In a case of great importance to insurers underwriting risks in the financial services sector, the High Court in Selig v Wealthsure Pty Ltd has confirmed that the proportionate liability regime contained in Div 2A of Part 7.10 of the Corporations Act 2001 (Cth) applies solely to contraventions of s1041H (that is, claims of misleading or deceptive conduct in the provision of financial products or services), and does not extend to other claims arising from the same facts.

This decision has wide reaching ramifications as plaintiffs will often plead a claim under s1041H as an alternative to other causes of action.
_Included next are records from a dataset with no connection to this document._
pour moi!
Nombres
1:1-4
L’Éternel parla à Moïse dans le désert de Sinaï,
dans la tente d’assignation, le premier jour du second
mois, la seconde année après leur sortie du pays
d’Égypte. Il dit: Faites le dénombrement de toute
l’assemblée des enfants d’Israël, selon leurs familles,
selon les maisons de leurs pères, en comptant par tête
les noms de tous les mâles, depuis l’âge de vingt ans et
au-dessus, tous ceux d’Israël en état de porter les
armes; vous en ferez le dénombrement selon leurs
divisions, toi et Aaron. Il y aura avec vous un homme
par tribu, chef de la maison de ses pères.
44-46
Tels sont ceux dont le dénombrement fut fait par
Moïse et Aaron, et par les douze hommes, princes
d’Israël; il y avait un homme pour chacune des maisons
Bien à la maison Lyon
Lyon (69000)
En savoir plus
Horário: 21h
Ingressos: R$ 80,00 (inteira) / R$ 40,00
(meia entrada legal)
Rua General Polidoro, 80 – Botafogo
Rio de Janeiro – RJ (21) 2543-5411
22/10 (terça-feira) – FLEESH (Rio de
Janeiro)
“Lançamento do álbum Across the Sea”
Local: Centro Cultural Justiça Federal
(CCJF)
As a result of Selig, if a plaintiff is also successful in claiming the same damages on the same facts pursuant to an alternative cause of action where proportionate liability does not apply (such as contravention of other statutory provisions in the Corporations Act), then the damages awarded will not be apportioned.
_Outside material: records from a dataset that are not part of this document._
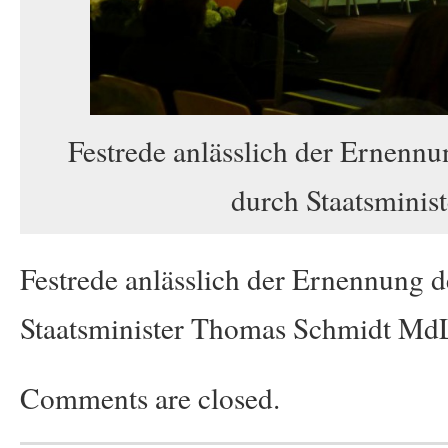
Festrede anlässlich der Ernen
durch Staatsmini
Festrede anlässlich der Ernennung
Staatsminister Thomas Schmidt Md
Comments are closed.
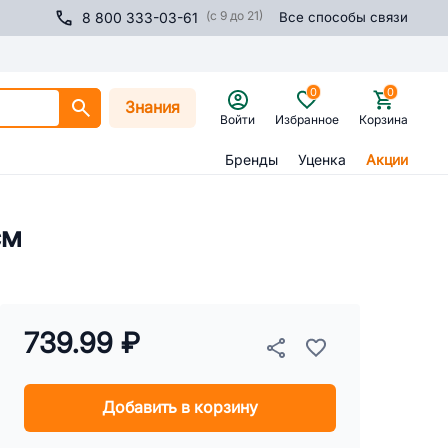
(с 9 до 21)
8 800 333-03-61
Все способы связи
0
0
Знания
Войти
Избранное
Корзина
Бренды
Уценка
Акции
см
739.99 ₽
Добавить в корзину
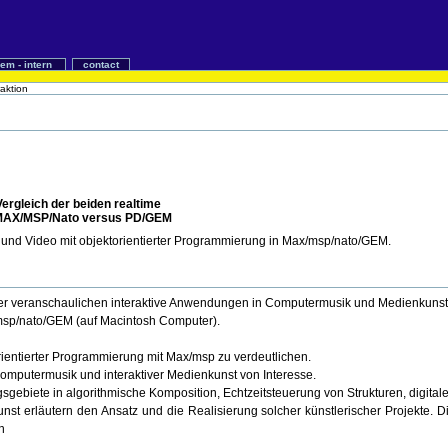
iem - intern
contact
raktion
der beiden realtime
/Nato versus PD/GEM
und Video mit objektorientierter Programmierung in Max/msp/nato/GEM.
xler veranschaulichen interaktive Anwendungen in Computermusik und Medienkunst
/msp/nato/GEM (auf Macintosh Computer).
ktorientierter Programmierung mit Max/msp zu verdeutlichen.
 Computermusik und interaktiver Medienkunst von Interesse.
ebiete in algorithmische Komposition, Echtzeitsteuerung von Strukturen, digital
st erläutern den Ansatz und die Realisierung solcher künstlerischer Projekte. 
n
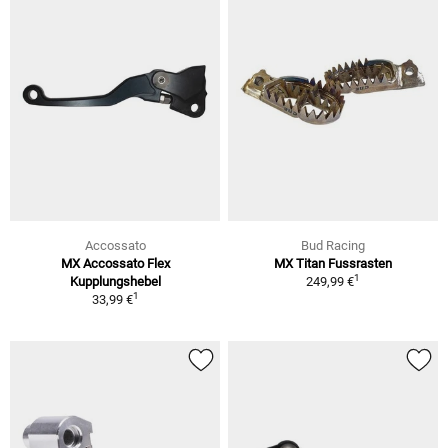
Accossato
Bud Racing
MX Accossato Flex
MX Titan Fussrasten
1
Kupplungshebel
249,99 €
1
33,99 €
Without the application of proportionate liability, a plaintiff is entitled to obtain payment of the entire judgment sum from a “deep pocket” defendant (such as an insurer). It would then be incumbent on that defendant to seek contribution from any other defendants. In Selig, this course was not feasible as some of the other defendants were insolvent or bankrupt.

Further, the case operates as a reminder that a non-party may be ordered to pay costs where they played an active part in the conduct of, and had an interest in the subject of, the litigation. Here, Wealthsure’s professional indemnity policy provided cover to a maximum of US$3 million for any one claim inclusive of legal costs. The insurer decided to attempt to better its position by appealing the first instance judgment. In so doing, funds that it would otherwise have contributed to the judgment sum were diverted to meet the costs of the appeals, at the expense of the plaintiffs. In these circumstances, the Court found it appropriate to award costs against the insurer itself.